**What you need to do:** Copy nothing but the text: reproduce each line of the listing exactly and leave the pictures out.

-------------------------

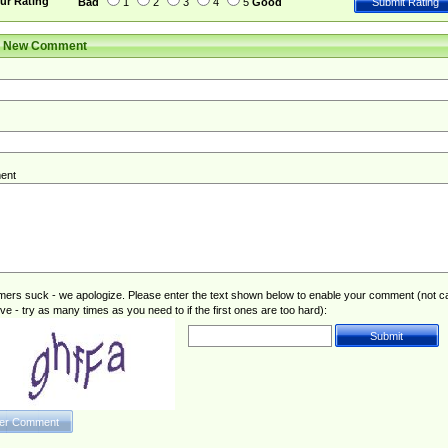
ur Rating
Bad
1
2
3
4
5
Good
r New Comment
ent
rs suck - we apologize. Please enter the text shown below to enable your comment (not c
ive - try as many times as you need to if the first ones are too hard):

-------------------------

**Exercise response:**
ur Rating
Bad
1
2
3
4
5
Good
r New Comment
ent
rs suck - we apologize. Please enter the text shown below to enable your comment (not c
ive - try as many times as you need to if the first ones are too hard):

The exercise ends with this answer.